As I posted earlier this is why I have been looking for a complete 11/32" K Line Thin wall guide replacement kit and put off further work on some heads
They still make the standard kit but $700 is a bit steep and still hoping to find a good used one for a few hundred bucks. https://www.cylinderheadsupply.com/kl1601rx.html
 
Know that the tip of the valve stem needs to be ground to compensate for the material removed from the valve and seat in the refacing process. This keeps the geometry of the valve train as original.
 
Know that the tip of the valve stem needs to be ground to compensate for the material removed from the valve and seat in the refacing process. This keeps the geometry of the valve train as original.
Yes, and the valve grinding machines have that ability to adjust valve length after the valve face and seat grinding have increased the valve stem height which can also change the installed height of the spring and therefor spring pressure as well.
 
Lapping valves is just so boring, I have a lot of better things to do than sit around rubbing a stick between my hands for hours on end

Using a drill for this job is nothing new, but cordless screwdrivers are better as they spin quite slow. Sitting there, holding the trigger is also pretty damn boring, so, I rigged up this Makita screwdriver with an 8mm fuel tube over the screwdriver shaft, shoved a 6mm fuel tube into that and pushed it over the valve head.
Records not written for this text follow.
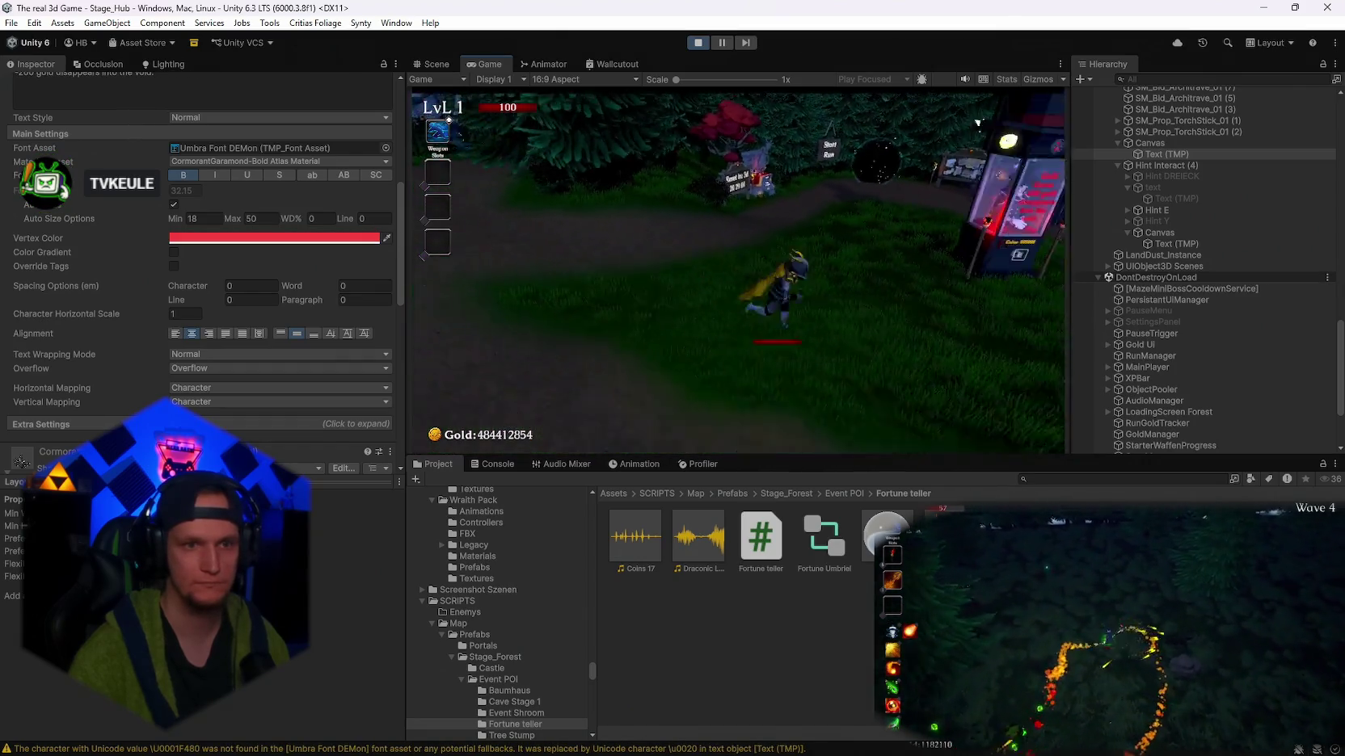
pyautogui.press('d')
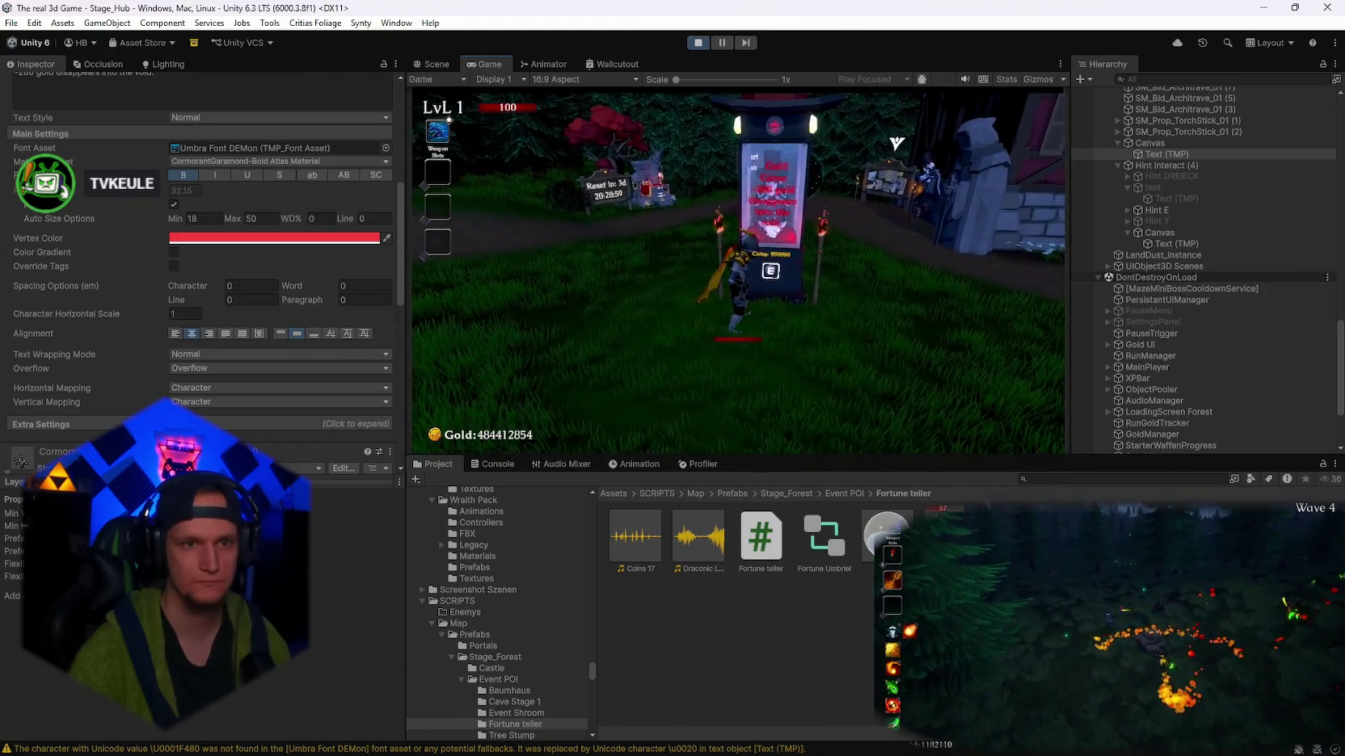
pyautogui.press('Escape')
pyautogui.doubleClick(478, 63)
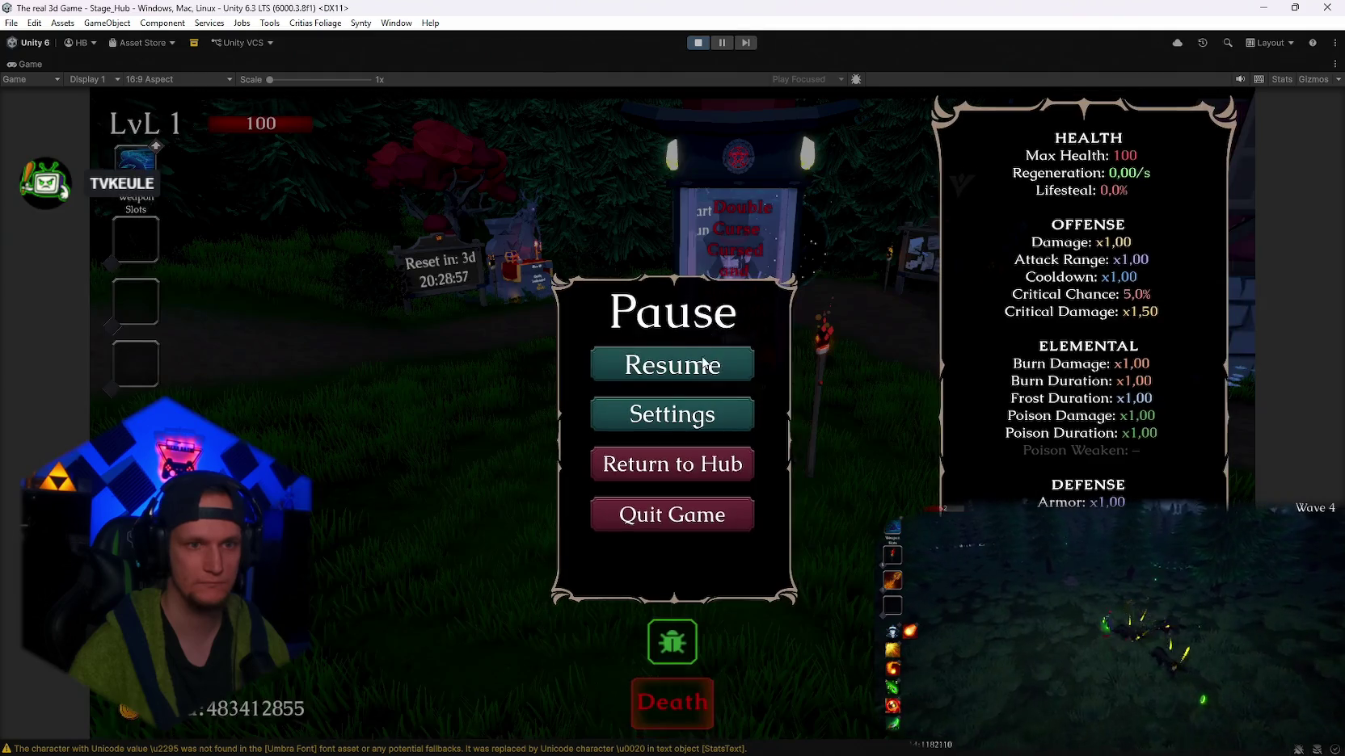
# - Resume and spin the machine repeatedly, rerolling the upgrade cards twice, then stop play mode
pyautogui.click(702, 361)
pyautogui.press('e')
I then attached a zip tie around the trigger, and a hand clamp around the handle to stop it spinning. Angled the head, turned it on and got on with something else. Returning every now and then to renew the paste and reverse direction.

Cordless screwdrivers are ideal for this job as they spin quite slow.
So, if you're easily bored like me, give it a shot. I should have jumped on the lathe and made a proper setup. After all, I do like making stuff.

Lazy people are usually smart people. I like this lazy person
 
Know that the tip of the valve stem needs to be ground to compensate for the material removed from the valve and seat in the refacing process. This keeps the geometry of the valve train as original.
This, as well as bevel the tip of the stem.